We extend the results obtained in [14] by introducing a new class of boundary value problems involving non-local dynamic boundary conditions. We focus on the problem to find a solution to a local problem on a domain \(\varOmega \) with non-local dynamic conditions on the boundary \(\partial \varOmega \). Due to the pioneering nature of the present research, we propose here the apparently simple case of \(\varOmega =(0, \infty )\) with boundary \(\{0\}\) of zero Lebesgue measure. Our results turn out to be instructive for the general case of boundary with positive (finite) Borel measures.
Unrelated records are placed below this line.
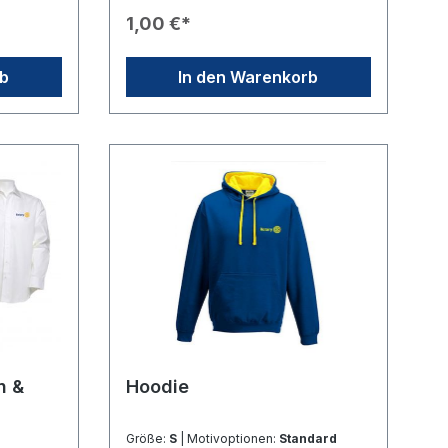
 dafür
hat auf Ihre Kosten zu erfolgen.Falls
1,00 €*
Sie eine bestimmte Farbe oder ein
ort
bestimmtes Logo wünschen,
schreiben Sie uns bitte eine E-Mail
rb
In den Warenkorb
ie
oder teilen Sie uns dies in Ihrer
hrkosten
Bestellung mit.Bitte schicken Sie uns
k
das Paket innerhalb von 2 Wochen
wieder zurück. Sollten Sie mehr Zeit
benötigen, lassen Sie uns das bitte
kurz wissen.Wichtig: die Polos
müssen an uns zurückgesendet
ader
werden und dienen nicht zum
itennähte
Eigengebrauch, sondern nur zur
Größenfindung!
/m²
Hoodie
Größe:
S
| Motivoptionen:
Standard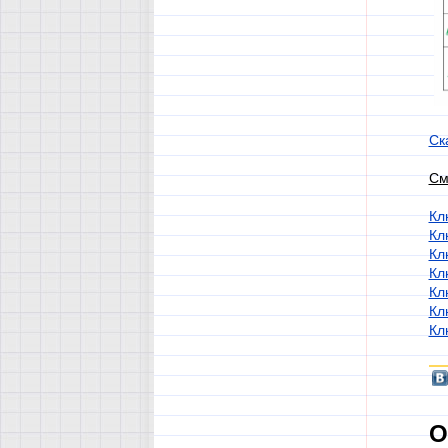
Ск
См
Кл
Кл
Кл
Кл
Кл
Кл
Кл
О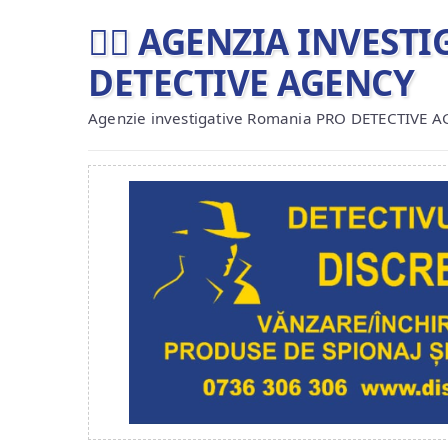
🕵️‍♂ AGENZIA INVES
DETECTIVE AGENCY
Agenzie investigative Romania PRO DETECTIVE 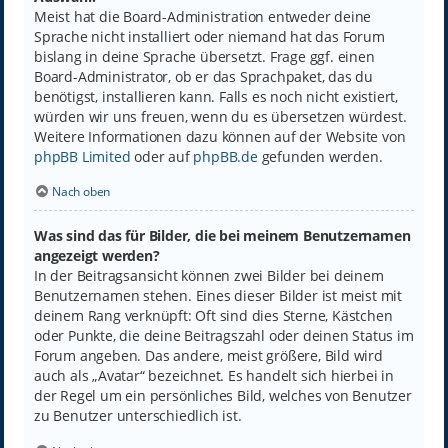
Meist hat die Board-Administration entweder deine
Sprache nicht installiert oder niemand hat das Forum
bislang in deine Sprache übersetzt. Frage ggf. einen
Board-Administrator, ob er das Sprachpaket, das du
benötigst, installieren kann. Falls es noch nicht existiert,
würden wir uns freuen, wenn du es übersetzen würdest.
Weitere Informationen dazu können auf der Website von
phpBB Limited
oder auf
phpBB.de
gefunden werden.
Nach oben
Was sind das für Bilder, die bei meinem Benutzernamen
angezeigt werden?
In der Beitragsansicht können zwei Bilder bei deinem
Benutzernamen stehen. Eines dieser Bilder ist meist mit
deinem Rang verknüpft: Oft sind dies Sterne, Kästchen
oder Punkte, die deine Beitragszahl oder deinen Status im
Forum angeben. Das andere, meist größere, Bild wird
auch als „Avatar“ bezeichnet. Es handelt sich hierbei in
der Regel um ein persönliches Bild, welches von Benutzer
zu Benutzer unterschiedlich ist.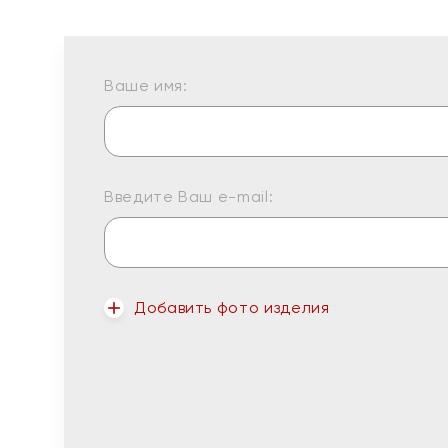
Ваше имя:
Введите Ваш e-mail:
Добавить фото изделия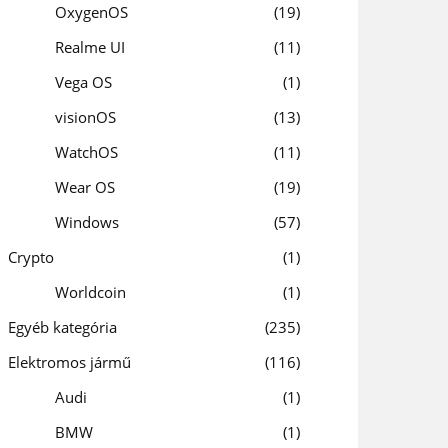
OxygenOS
19
Realme UI
11
Vega OS
1
visionOS
13
WatchOS
11
Wear OS
19
Windows
57
Crypto
1
Worldcoin
1
Egyéb kategória
235
Elektromos jármű
116
Audi
1
BMW
1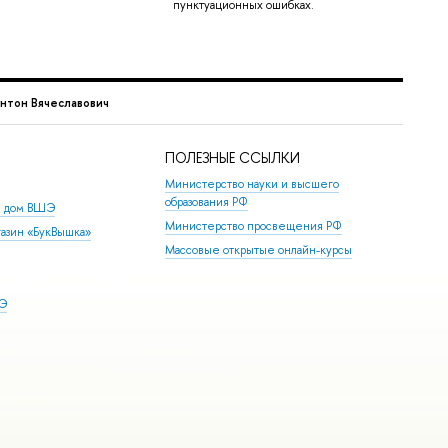
пунктуационных ошибках.
нтон Вячеславович
ПОЛЕЗНЫЕ ССЫЛКИ
Министерство науки и высшего
образования РФ
й дом ВШЭ
Министерство просвещения РФ
азин «БукВышка»
Массовые открытые онлайн-курсы
ШЭ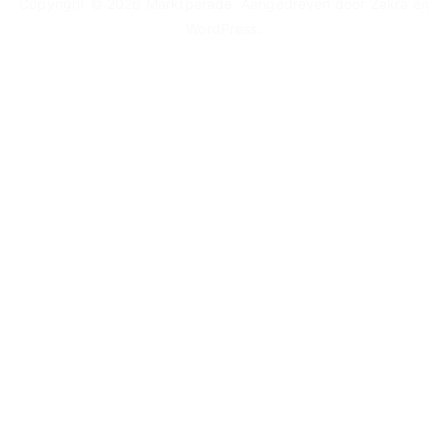
Copyright © 2026
Marktparade
. Aangedreven door
Zakra
en
WordPress
.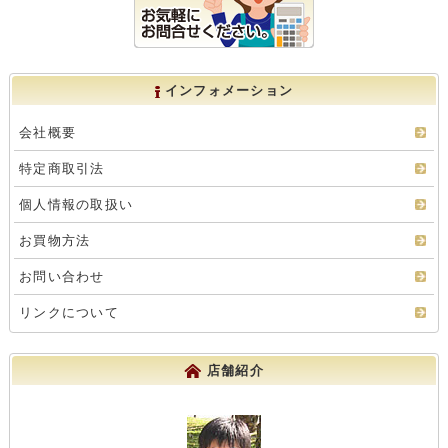
インフォメーション
会社概要
特定商取引法
個人情報の取扱い
お買物方法
お問い合わせ
リンクについて
店舗紹介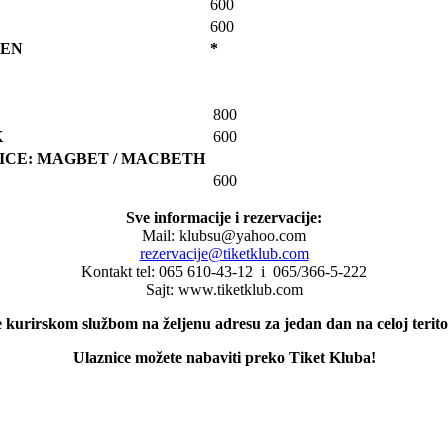
600
600
VEN
*
800
K
600
ICE:
MAGBET
/
MACBETH
600
Sve informacije i rezervacije:
Mail: klubsu@yahoo.com
rezervacije@tiketklub.com
Kontakt tel: 065 610-43-12 i 065/366-5-222
Sajt: www.tiketklub.com
 kurirskom službom na željenu adresu za jedan dan na celoj teritor
Ulaznice možete nabaviti preko Tiket Kluba!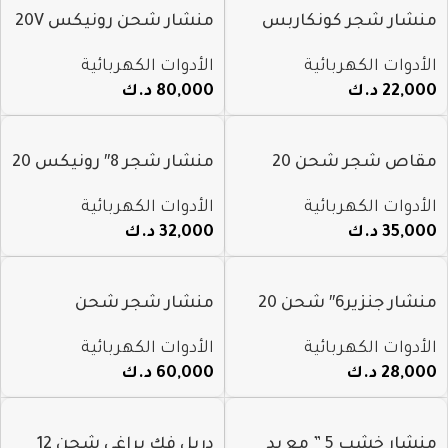
منشار شجر كونكاربس
منشار شحن رونيكس 20V
شحن رينوكس 20V م 8920
165mm م 8902k
الأدوات الكهربائية
الأدوات الكهربائية
22,000
د.ك
80,000
د.ك
مقاص شجر شحن 20
منشار شجر 8″ رونيكس 20
فولت
فولت بدون فحمات موديل
الأدوات الكهربائية
الأدوات الكهربائية
8658
35,000
د.ك
32,000
د.ك
منشار جنزير6″ شحن 20
منشار شجر شحن
فولت
رونيكس 12 انش 40 فولت
الأدوات الكهربائية
الأدوات الكهربائية
موديل 8923
28,000
د.ك
60,000
د.ك
منشار خشب 5 ” مع يد
دريل فك براغي شحن 12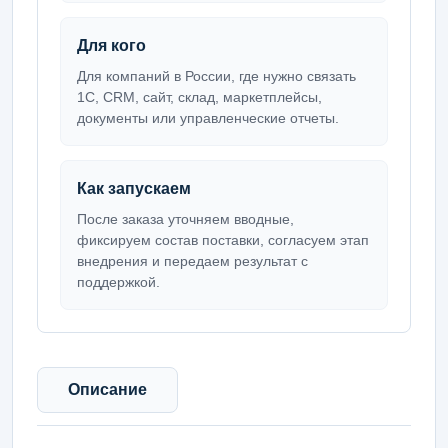
Для кого
Для компаний в России, где нужно связать
1С, CRM, сайт, склад, маркетплейсы,
документы или управленческие отчеты.
Как запускаем
После заказа уточняем вводные,
фиксируем состав поставки, согласуем этап
внедрения и передаем результат с
поддержкой.
Описание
Moreover, in our view, we bring new light to dynamic boundary value problems and the probabilistic description of the associated models.

我们通过引入涉及非局部动态边界条件的一类新的边值问题来扩展[14]中获得的结果。我们专注于寻找边界上具有非局部动态条件的域\(\varOmega \)上的局部问题的解决方案\(\partial \varOmega \) 。由于本研究的开创性，我们在这里提出了明显简单的情况\(\varOmega =(0, \infty )\) ，其边界\(\{0\}\)为零勒贝格测度。我们的结果对于具有正（有限）Borel 测度的边界的一般情况具有指导意义。此外，我们认为，我们为动态边值问题和相关模型的概率描述带来了新的思路。